- What you should do: Would you print the records below word for word, without the pictures?
**** Provided records ****
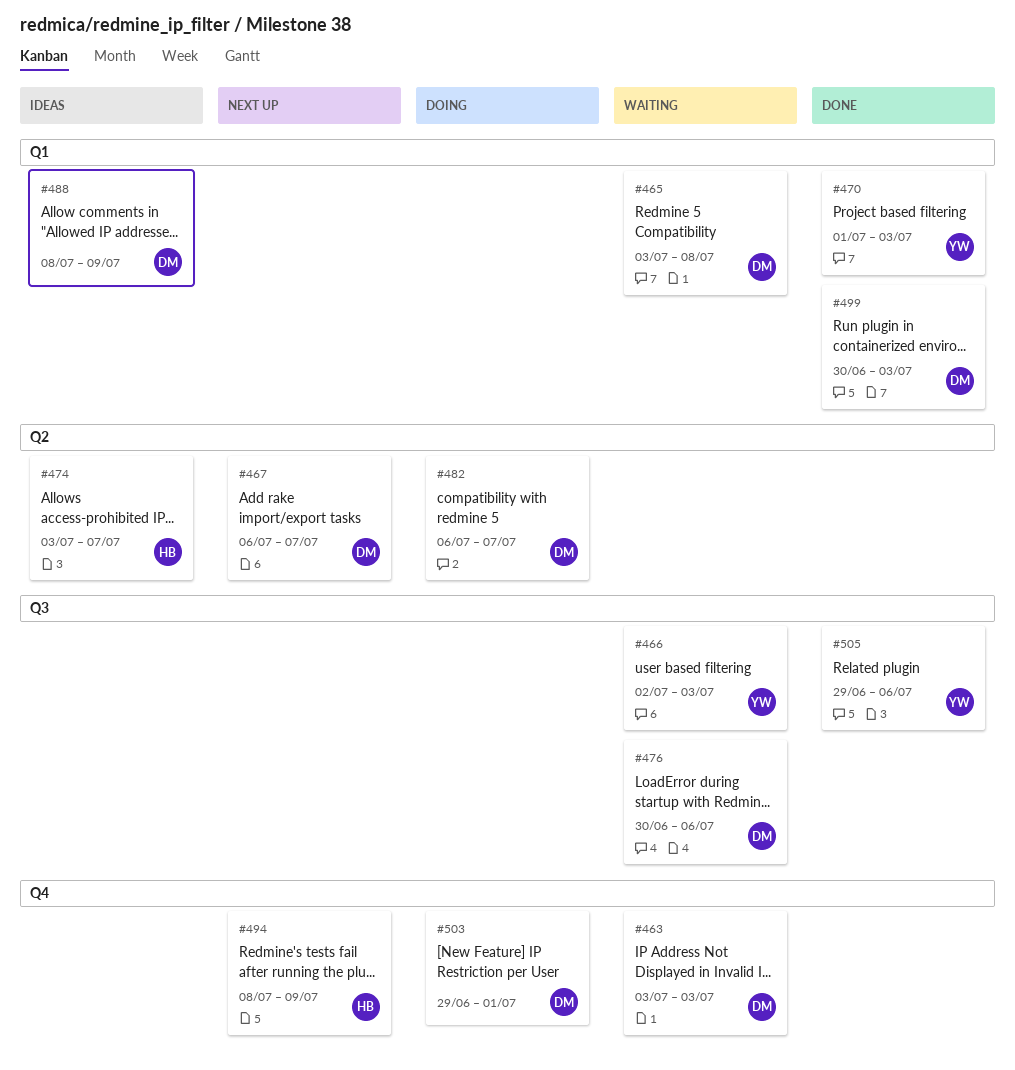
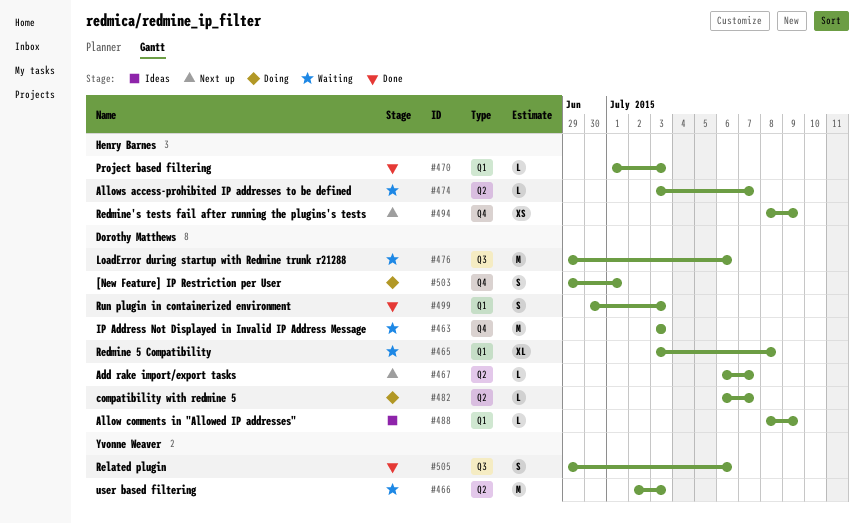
#466, label: Q3 -> Q2
#470, owner: Yvonne Weaver -> Henry Barnes
#474, status: Ideas -> Waiting
#476, start: Jun 30 -> Jun 29

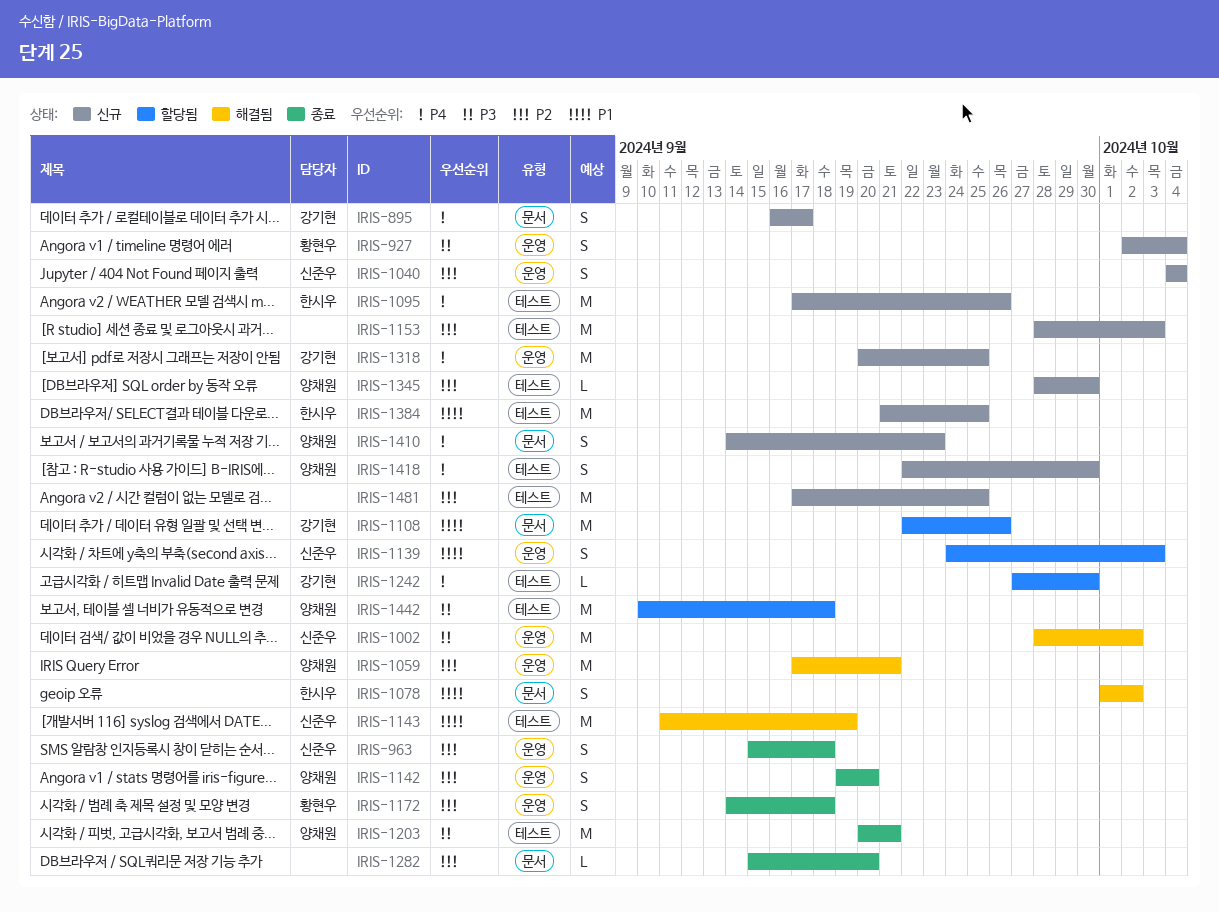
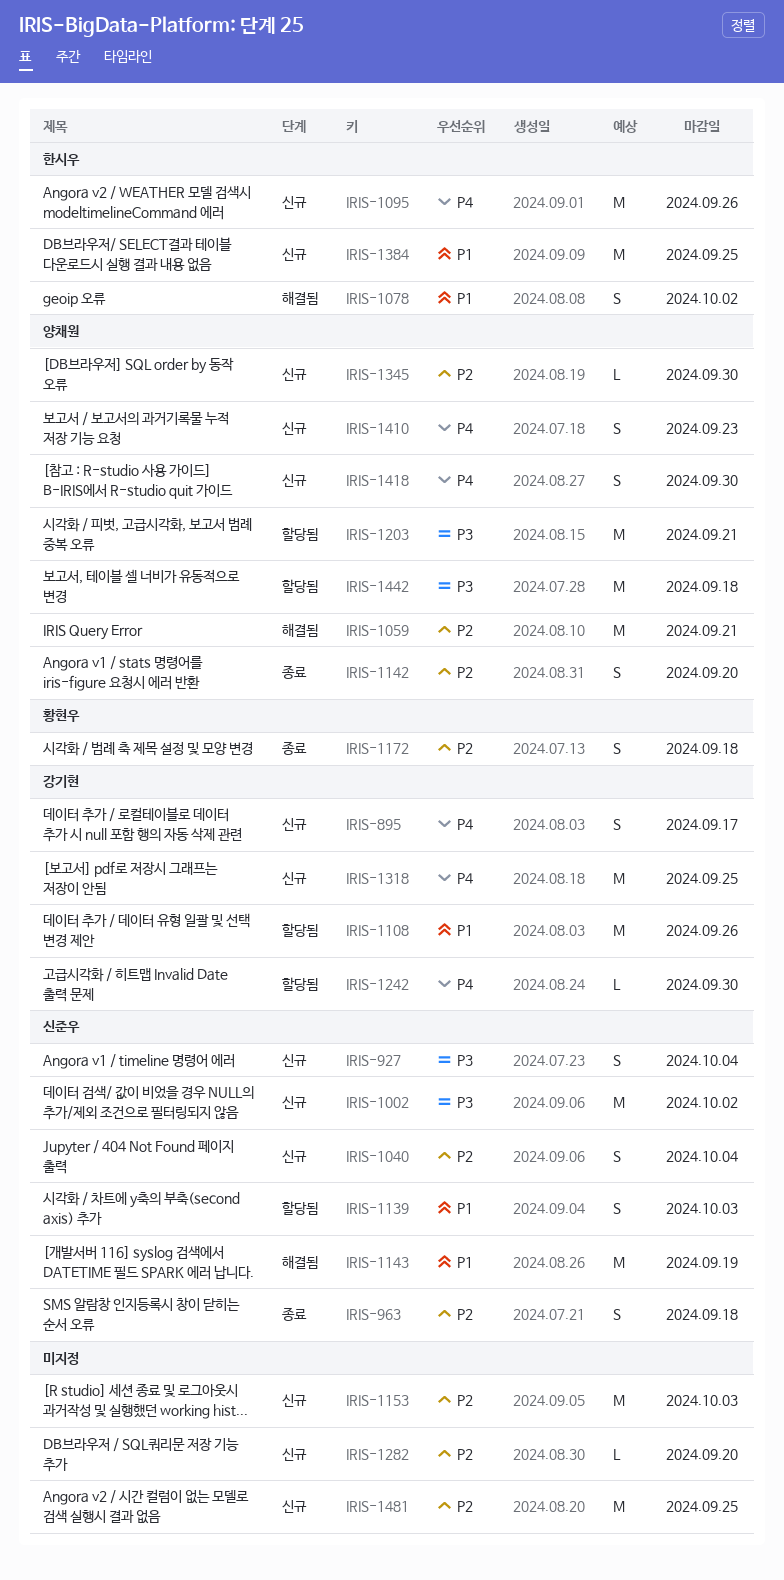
IRIS-927, owner: 황현우 -> 신준우
IRIS-1002, status: 해결됨 -> 신규
IRIS-1203, status: 종료 -> 할당됨
IRIS-1282, status: 종료 -> 신규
****
- Task solution:
#466, label: Q3 -> Q2
#470, owner: Yvonne Weaver -> Henry Barnes
#474, status: Ideas -> Waiting
#476, start: Jun 30 -> Jun 29

IRIS-927, owner: 황현우 -> 신준우
IRIS-1002, status: 해결됨 -> 신규
IRIS-1203, status: 종료 -> 할당됨
IRIS-1282, status: 종료 -> 신규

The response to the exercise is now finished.